Source material.
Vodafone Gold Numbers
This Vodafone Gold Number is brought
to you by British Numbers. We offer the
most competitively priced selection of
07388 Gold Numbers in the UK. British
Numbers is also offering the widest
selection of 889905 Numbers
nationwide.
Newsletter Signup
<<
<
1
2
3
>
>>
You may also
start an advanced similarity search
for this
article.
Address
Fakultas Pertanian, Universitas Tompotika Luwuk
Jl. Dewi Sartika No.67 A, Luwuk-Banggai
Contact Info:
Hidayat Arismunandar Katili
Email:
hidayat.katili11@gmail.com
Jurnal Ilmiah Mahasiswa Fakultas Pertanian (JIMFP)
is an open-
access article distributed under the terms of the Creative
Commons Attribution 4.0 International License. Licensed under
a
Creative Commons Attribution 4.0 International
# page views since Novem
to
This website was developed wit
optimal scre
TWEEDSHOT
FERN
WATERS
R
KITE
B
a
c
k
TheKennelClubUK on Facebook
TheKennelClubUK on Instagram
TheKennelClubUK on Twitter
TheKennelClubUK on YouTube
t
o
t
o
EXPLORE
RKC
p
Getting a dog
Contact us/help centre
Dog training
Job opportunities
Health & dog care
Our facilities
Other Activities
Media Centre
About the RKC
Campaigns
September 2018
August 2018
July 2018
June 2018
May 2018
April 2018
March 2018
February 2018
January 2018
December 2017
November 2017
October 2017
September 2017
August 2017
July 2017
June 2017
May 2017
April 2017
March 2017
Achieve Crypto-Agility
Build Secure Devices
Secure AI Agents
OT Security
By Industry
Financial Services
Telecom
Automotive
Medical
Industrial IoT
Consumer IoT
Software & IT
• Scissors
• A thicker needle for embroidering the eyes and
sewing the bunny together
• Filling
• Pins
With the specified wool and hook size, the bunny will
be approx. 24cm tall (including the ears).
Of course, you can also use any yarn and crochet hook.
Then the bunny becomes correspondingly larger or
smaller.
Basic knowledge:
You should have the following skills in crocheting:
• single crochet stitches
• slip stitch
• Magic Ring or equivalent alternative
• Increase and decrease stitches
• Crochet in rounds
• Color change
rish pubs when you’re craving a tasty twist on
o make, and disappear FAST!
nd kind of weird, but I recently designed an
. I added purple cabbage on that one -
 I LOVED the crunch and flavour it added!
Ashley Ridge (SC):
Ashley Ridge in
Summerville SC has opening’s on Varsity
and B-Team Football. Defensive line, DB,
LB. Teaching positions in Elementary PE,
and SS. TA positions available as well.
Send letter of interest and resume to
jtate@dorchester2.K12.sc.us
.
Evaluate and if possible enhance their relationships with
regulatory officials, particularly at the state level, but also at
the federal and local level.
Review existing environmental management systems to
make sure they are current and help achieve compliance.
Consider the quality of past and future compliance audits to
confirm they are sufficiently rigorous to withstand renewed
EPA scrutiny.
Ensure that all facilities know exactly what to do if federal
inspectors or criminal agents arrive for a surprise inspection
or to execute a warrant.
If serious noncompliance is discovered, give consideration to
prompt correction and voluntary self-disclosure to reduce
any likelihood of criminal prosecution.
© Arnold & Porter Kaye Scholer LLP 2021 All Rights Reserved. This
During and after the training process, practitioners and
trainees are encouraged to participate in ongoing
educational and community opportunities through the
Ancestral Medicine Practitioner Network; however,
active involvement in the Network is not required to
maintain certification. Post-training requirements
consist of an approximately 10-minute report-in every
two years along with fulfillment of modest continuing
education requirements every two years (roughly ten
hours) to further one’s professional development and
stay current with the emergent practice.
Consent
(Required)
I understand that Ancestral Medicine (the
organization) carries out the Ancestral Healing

Instructions for the task.
Among the records above, find each line containing the string "stitches" and copy it.

Result for this exercise.
• single crochet stitches
• Increase and decrease stitches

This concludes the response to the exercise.